Nous l’appellerons Ali, car nous sommes obligés de protéger sa véritable identité, compte tenu des révélations qu’il fait ici et des menaces qui pourraient peser sur lui et sa famille. De passage à Bamako, cet Arabe Berabich originaire du Nord de Tombouctou parle de sa région, des problèmes que rencontrent les éleveurs et les commerçants et surtout de la terreur exercée par les terroristes sur sa communauté. Ce qu’il rapporte est à la fois effrayant et porteur d’espoir. Il n’a pas peur de révéler le nom d’un terroriste important, qui sévit dans la zone de Salam.
Ali, présentez-vous, s’il vous plaît
Je suis Arabe, de la fraction Ouasra. Nous sommes des nomades, commerçants ou éleveurs. Je ne peux pas vous en dire plus sinon je serais immédiatement identifié et je serais en danger. Tout ce que je peux affirmer, c’est que je suis originaire de la zone d’Arouan. J’étais commerçant et j’ai possédé jusqu’à 50 (cinquante) chameaux, des vaches et des moutons, comme beaucoup de Ouasra. Mais j’ai dû quitter ma région.

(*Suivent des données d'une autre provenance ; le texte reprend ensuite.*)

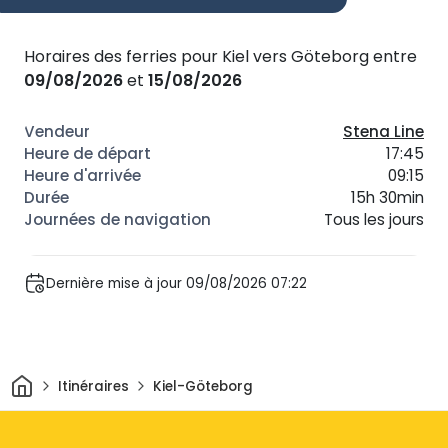
Horaires des ferries pour Kiel vers Göteborg entre
09/08/2026
et
15/08/2026
Stena Line
17:45
09:15
15h 30min
Tous les jours
Dernière mise à jour 09/08/2026 07:22
Maison
Itinéraires
Kiel-Göteborg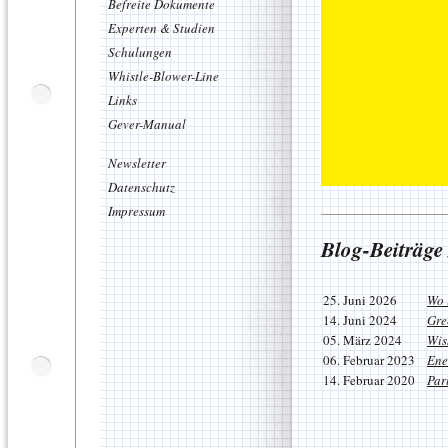
Befreite Dokumente
Experten & Studien
Schulungen
Whistle-Blower-Line
Links
Gever-Manual
Newsletter
Datenschutz
Impressum
Blog-Beiträge
25. Juni 2026
Wo 
14. Juni 2024
Gre
05. März 2024
Wis
06. Februar 2023
Ene
14. Februar 2020
Par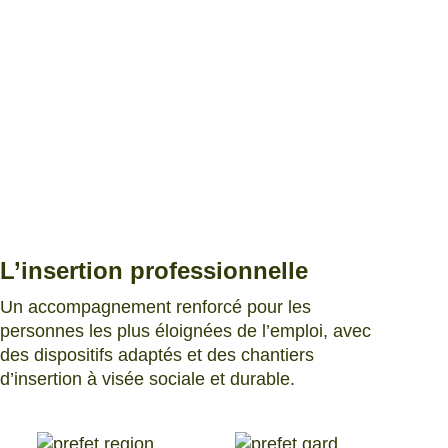
L’insertion professionnelle
Un accompagnement renforcé pour les
personnes les plus éloignées de l’emploi, avec
des dispositifs adaptés et des chantiers
d’insertion à visée sociale et durable.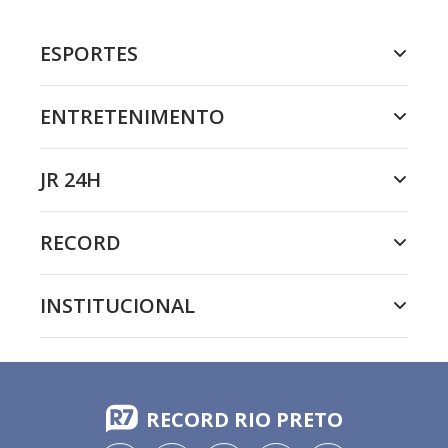
ESPORTES
ENTRETENIMENTO
JR 24H
RECORD
INSTITUCIONAL
RECORD RIO PRETO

Pourquoi êtes-vous parti ?
Avant, il y avait beaucoup de touristes à Tombouctou et dans la région, le commerce était très profitable. Puis en 2012, Tombouctou est tombée aux mains des Salafistes. Ils étaient cruels et terrorisaient les populations. Tout le monde se cachait, tout le monde avait peur d’eux. Certains djihadistes voulaient épouser de force des femmes de ma communauté. C’était comme si la ville et la région leur appartenaient, il y avait une police Islamique, une justice Islamique, une brigade des mœurs. Les communautés ont beaucoup souffert. Puis les salafistes se sont retirés, alors mon commerce a été pillé et je me suis réfugié avec ma famille à MBerra en Mauritanie.

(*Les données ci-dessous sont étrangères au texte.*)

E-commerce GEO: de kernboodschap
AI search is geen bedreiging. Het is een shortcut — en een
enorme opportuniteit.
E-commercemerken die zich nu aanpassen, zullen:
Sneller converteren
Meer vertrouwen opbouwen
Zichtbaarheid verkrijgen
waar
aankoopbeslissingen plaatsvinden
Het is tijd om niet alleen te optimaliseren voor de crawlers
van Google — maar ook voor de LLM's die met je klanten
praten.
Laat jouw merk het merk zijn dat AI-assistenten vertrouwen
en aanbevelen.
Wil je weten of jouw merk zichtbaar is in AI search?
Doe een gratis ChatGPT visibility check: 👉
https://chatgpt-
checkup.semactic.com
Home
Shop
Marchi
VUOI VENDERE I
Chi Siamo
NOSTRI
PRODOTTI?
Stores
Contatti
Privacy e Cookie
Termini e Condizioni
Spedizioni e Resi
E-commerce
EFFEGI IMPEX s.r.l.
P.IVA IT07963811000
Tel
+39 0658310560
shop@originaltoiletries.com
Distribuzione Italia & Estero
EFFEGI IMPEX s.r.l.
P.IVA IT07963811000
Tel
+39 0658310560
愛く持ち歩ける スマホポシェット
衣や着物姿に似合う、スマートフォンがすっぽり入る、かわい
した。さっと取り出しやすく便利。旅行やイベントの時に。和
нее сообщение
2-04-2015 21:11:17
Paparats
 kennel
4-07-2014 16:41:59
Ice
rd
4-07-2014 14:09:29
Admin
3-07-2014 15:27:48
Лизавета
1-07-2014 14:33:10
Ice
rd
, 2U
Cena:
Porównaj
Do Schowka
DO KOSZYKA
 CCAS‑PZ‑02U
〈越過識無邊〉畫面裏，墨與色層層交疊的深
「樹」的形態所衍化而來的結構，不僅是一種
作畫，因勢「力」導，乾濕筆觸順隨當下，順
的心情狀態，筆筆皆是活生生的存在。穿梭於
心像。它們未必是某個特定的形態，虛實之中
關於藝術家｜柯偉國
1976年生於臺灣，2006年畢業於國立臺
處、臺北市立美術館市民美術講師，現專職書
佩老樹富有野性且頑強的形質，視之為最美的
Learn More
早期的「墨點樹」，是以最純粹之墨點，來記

Et aujourd’hui, comment se porte la région de Tombouctou?
On dit que les terroristes sont partis de la ville. C’est vrai que leur présence est moins visible, et plusieurs ont été capturés ou tués. Mais certains se cachent toujours à moins de 100 (cent) kilomètres de Tombouctou : il y a notamment un djihadiste qui continue à terroriser les populations dans la zone de Salam. Il n’est pas Malien, on l’appelle Talha Al Libia, c’est un salafiste. Il pense qu’il est invulnérable, mais j’ai des informations à vous révéler : je peux dire que Talha Al Libia tombera, parce que certains sont en train de le trahir.
Comment voyez-vous l’avenir ?
Je le vois dans une région débarrassée des Salafistes. C’est ce que veulent les Ouasra. Je veux retourner très bientôt dans ma région. Les populations veulent tourner la page, retrouver du développement et tout le monde a compris que c’est le djihadisme qui empêche le développement. C’est pourquoi aujourd’hui, les gens n’ont plus peur de parler. Dans la zone de Salam, tout le monde connait les Salafistes, leur nom, leurs modes de fonctionnement. Au marché de Toual, on dit que même les proches de Talha Al Libia font des révélations sur lui, parce que certains veulent le quitter. La région sera bientôt débarrassée de ce djihadiste, l’économie locale pourra alors redémarrer, le développement se reconstruira et je pourrai rentrer chez moi pour rouvrir mon commerce.